Directions: Retype all the text in the data below line for line, without changing a character. Leave the pictures out of your answer.
[Opening Data provided section]
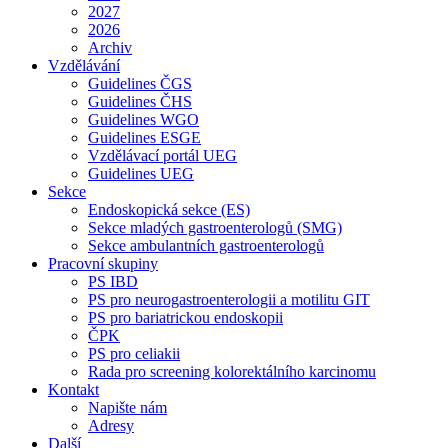
2027
2026
Archiv
Vzdělávání
Guidelines ČGS
Guidelines ČHS
Guidelines WGO
Guidelines ESGE
Vzdělávací portál UEG
Guidelines UEG
Sekce
Endoskopická sekce (ES)
Sekce mladých gastroenterologů (SMG)
Sekce ambulantních gastroenterologů
Pracovní skupiny
PS IBD
PS pro neurogastroenterologii a motilitu GIT
PS pro bariatrickou endoskopii
ČPK
PS pro celiakii
Rada pro screening kolorektálního karcinomu
Kontakt
Napište nám
Adresy
Další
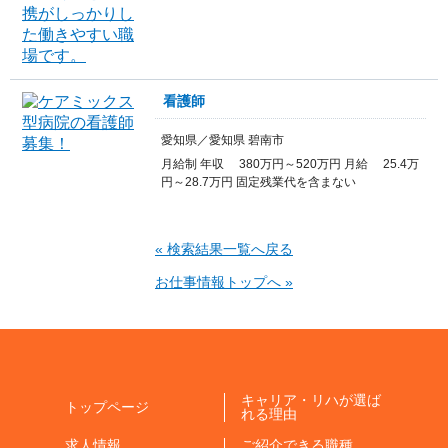
看護師
愛知県／愛知県 碧南市
月給制 年収 380万円～520万円 月給 25.4万
円～28.7万円 固定残業代を含まない
« 検索結果一覧へ戻る
お仕事情報トップへ »
キャリア・リハが選ば
トップページ
れる理由
求人情報
ご紹介できる職種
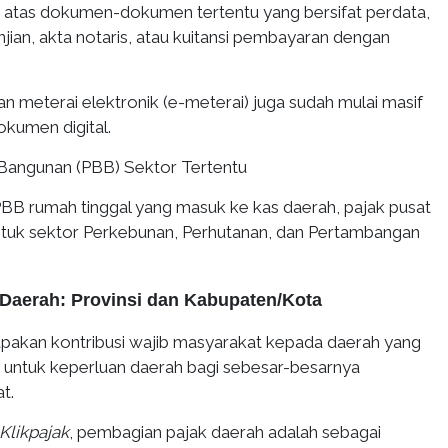
an atas dokumen-dokumen tertentu yang bersifat perdata,
anjian, akta notaris, atau kuitansi pembayaran dengan
an meterai elektronik (e-meterai) juga sudah mulai masif
okumen digital.
 Bangunan (PBB) Sektor Tertentu
B rumah tinggal yang masuk ke kas daerah, pajak pusat
tuk sektor Perkebunan, Perhutanan, dan Pertambangan
Daerah: Provinsi dan Kabupaten/Kota
pakan kontribusi wajib masyarakat kepada daerah yang
n untuk keperluan daerah bagi sebesar-besarnya
t.
Klikpajak
, pembagian pajak daerah adalah sebagai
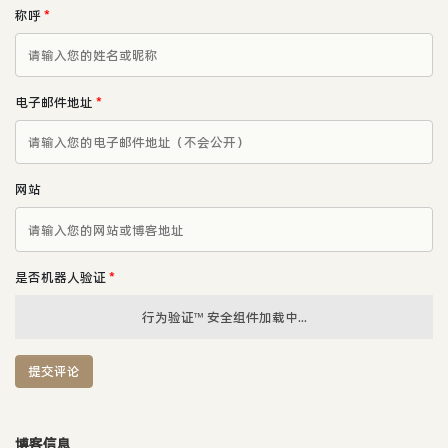
称呼
*
电子邮件地址
*
网站
是否机器人验证
*
行为验证™ 安全组件加载中...
提交评论
博客信息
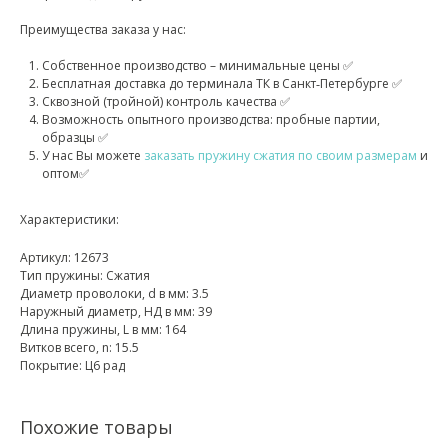
Преимущества заказа у нас:
Собственное производство – минимальные цены ✅
Бесплатная доставка до терминала ТК в Санкт‑Петербурге ✅
Сквозной (тройной) контроль качества ✅
Возможность опытного производства: пробные партии,
образцы ✅
У нас Вы можете
заказать пружину сжатия по своим размерам
и
оптом✅
Характеристики:
Артикул: 12673
Тип пружины: Сжатия
Диаметр проволоки, d в мм: 3.5
Наружный диаметр, НД в мм: 39
Длина пружины, L в мм: 164
Витков всего, n: 15.5
Покрытие: Ц6 рад
Похожие товары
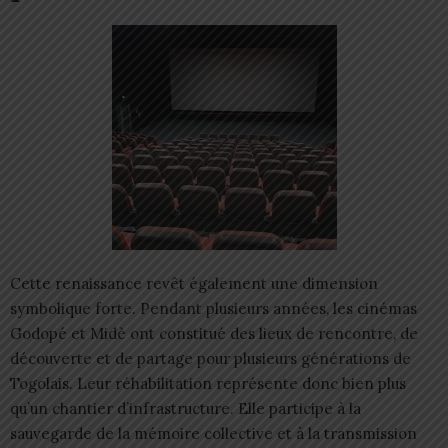
Cette renaissance revêt également une dimension
symbolique forte. Pendant plusieurs années, les cinémas
Godopé et Midè ont constitué des lieux de rencontre, de
découverte et de partage pour plusieurs générations de
Togolais. Leur réhabilitation représente donc bien plus
qu’un chantier d’infrastructure. Elle participe à la
sauvegarde de la mémoire collective et à la transmission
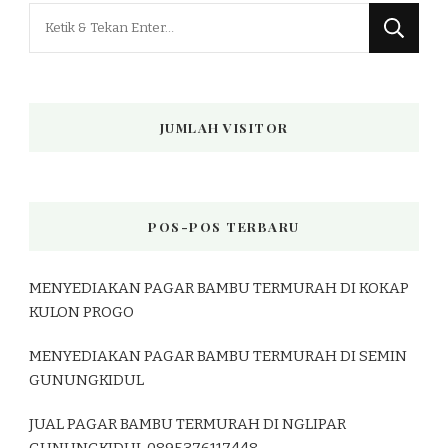
Mencari
Sesuatu?
JUMLAH VISITOR
POS-POS TERBARU
MENYEDIAKAN PAGAR BAMBU TERMURAH DI KOKAP
KULON PROGO
MENYEDIAKAN PAGAR BAMBU TERMURAH DI SEMIN
GUNUNGKIDUL
JUAL PAGAR BAMBU TERMURAH DI NGLIPAR
GUNUNGKIDUL 0895376117448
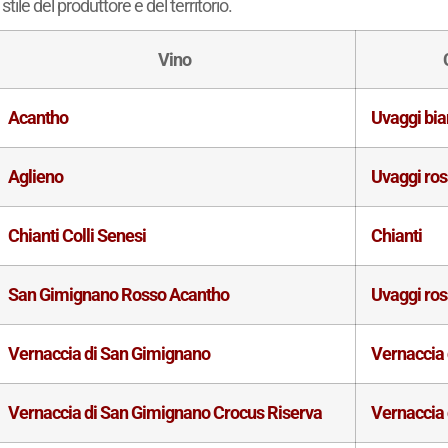
stile del produttore e del territorio.
Vino
Acantho
Uvaggi bia
Aglieno
Uvaggi ros
Chianti Colli Senesi
Chianti
San Gimignano Rosso Acantho
Uvaggi ros
Vernaccia di San Gimignano
Vernaccia
Vernaccia di San Gimignano Crocus Riserva
Vernaccia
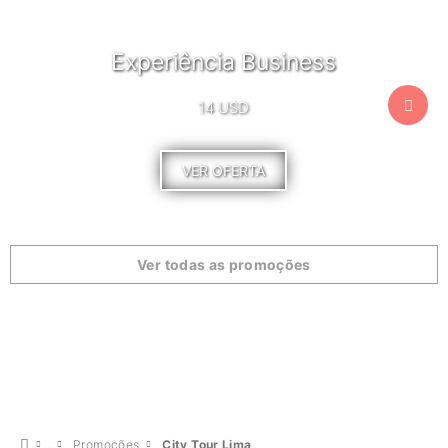
Experiência Business
14 USD
VER OFERTA
Ver todas as promoções
Promoções
City Tour Lima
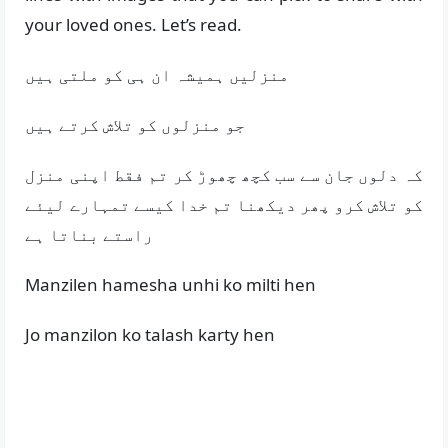
your loved ones. Let’s read.
منزلیں ہمیشہ ان ہی کو ملتی ہیں
جو منزلوں کو تلاش کرتے ہیں
کہ دلوں جان سے سب کچھ چھوڑ کر تم فقط اپنی منزل
کو تلاش کرو پھر دیکھنا تم خدا کیسے تمہارے لیئے
راستے بناتا ہے
Manzilen hamesha unhi ko milti hen
Jo manzilon ko talash karty hen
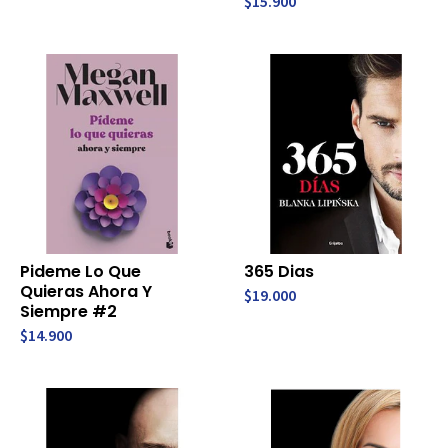
$15.900
Pideme Lo Que
365 Dias
Quieras Ahora Y
$19.000
Siempre #2
$14.900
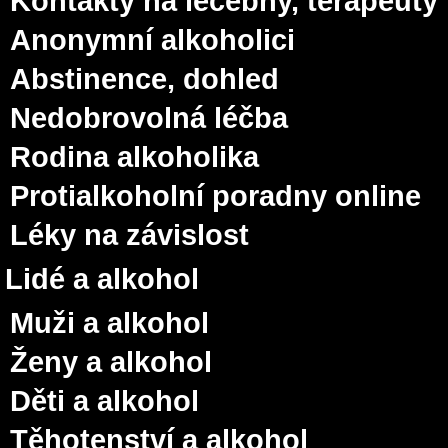
Kontakty na léčebny, terapeuty
Anonymní alkoholici
Abstinence, dohled
Nedobrovolná léčba
Rodina alkoholika
Protialkoholní poradny online
Léky na závislost
Lidé a alkohol
Muži a alkohol
Ženy a alkohol
Děti a alkohol
Těhotenství a alkohol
[Closing Data provided section]
Solution to this task:
2027
2026
Archiv
Vzdělávání
Guidelines ČGS
Guidelines ČHS
Guidelines WGO
Guidelines ESGE
Vzdělávací portál UEG
Guidelines UEG
Sekce
Endoskopická sekce (ES)
Sekce mladých gastroenterologů (SMG)
Sekce ambulantních gastroenterologů
Pracovní skupiny
PS IBD
PS pro neurogastroenterologii a motilitu GIT
PS pro bariatrickou endoskopii
ČPK
PS pro celiakii
Rada pro screening kolorektálního karcinomu
Kontakt
Napište nám
Adresy
Další
看護師
愛知県／愛知県 碧南市
月給制 年収 380万円～520万円 月給 25.4万
円～28.7万円 固定残業代を含まない
« 検索結果一覧へ戻る
お仕事情報トップへ »
キャリア・リハが選ば
トップページ
れる理由
求人情報
ご紹介できる職種
an atas dokumen-dokumen tertentu yang bersifat perdata,
anjian, akta notaris, atau kuitansi pembayaran dengan
an meterai elektronik (e-meterai) juga sudah mulai masif
okumen digital.
 Bangunan (PBB) Sektor Tertentu
B rumah tinggal yang masuk ke kas daerah, pajak pusat
tuk sektor Perkebunan, Perhutanan, dan Pertambangan
Daerah: Provinsi dan Kabupaten/Kota
pakan kontribusi wajib masyarakat kepada daerah yang
n untuk keperluan daerah bagi sebesar-besarnya
t.
Klikpajak
, pembagian pajak daerah adalah sebagai
称呼
*
电子邮件地址
*
网站
是否机器人验证
*
行为验证™ 安全组件加载中...
提交评论
博客信息
Преимущества заказа у нас:
Собственное производство – минимальные цены ✅
Бесплатная доставка до терминала ТК в Санкт‑Петербурге ✅
Сквозной (тройной) контроль качества ✅
Возможность опытного производства: пробные партии,
образцы ✅
У нас Вы можете
заказать пружину сжатия по своим размерам
и
оптом✅
Характеристики:
Артикул: 12673
Тип пружины: Сжатия
Диаметр проволоки, d в мм: 3.5
Наружный диаметр, НД в мм: 39
Длина пружины, L в мм: 164
Витков всего, n: 15.5
Покрытие: Ц6 рад
Похожие товары
Cette renaissance revêt également une dimension
symbolique forte. Pendant plusieurs années, les cinémas
Godopé et Midè ont constitué des lieux de rencontre, de
découverte et de partage pour plusieurs générations de
Togolais. Leur réhabilitation représente donc bien plus
qu’un chantier d’infrastructure. Elle participe à la
sauvegarde de la mémoire collective et à la transmission
Mencari
Sesuatu?
JUMLAH VISITOR
POS-POS TERBARU
MENYEDIAKAN PAGAR BAMBU TERMURAH DI KOKAP
KULON PROGO
MENYEDIAKAN PAGAR BAMBU TERMURAH DI SEMIN
GUNUNGKIDUL
JUAL PAGAR BAMBU TERMURAH DI NGLIPAR
GUNUNGKIDUL 0895376117448
stile del produttore e del territorio.
Vino
Acantho
Uvaggi bia
Aglieno
Uvaggi ros
Chianti Colli Senesi
Chianti
San Gimignano Rosso Acantho
Uvaggi ros
Vernaccia di San Gimignano
Vernaccia
Vernaccia di San Gimignano Crocus Riserva
Vernaccia
Experiência Business
14 USD
VER OFERTA
Ver todas as promoções
Promoções
City Tour Lima
your loved ones. Let’s read.
منزلیں ہمیشہ ان ہی کو ملتی ہیں
جو منزلوں کو تلاش کرتے ہیں
کہ دلوں جان سے سب کچھ چھوڑ کر تم فقط اپنی منزل
کو تلاش کرو پھر دیکھنا تم خدا کیسے تمہارے لیئے
راستے بناتا ہے
Manzilen hamesha unhi ko milti hen
Jo manzilon ko talash karty hen
$15.900
Pideme Lo Que
365 Dias
Quieras Ahora Y
$19.000
Siempre #2
$14.900
Kontakty na léčebny, terapeuty
Anonymní alkoholici
Abstinence, dohled
Nedobrovolná léčba
Rodina alkoholika
Protialkoholní poradny online
Léky na závislost
Lidé a alkohol
Muži a alkohol
Ženy a alkohol
Děti a alkohol
Těhotenství a alkohol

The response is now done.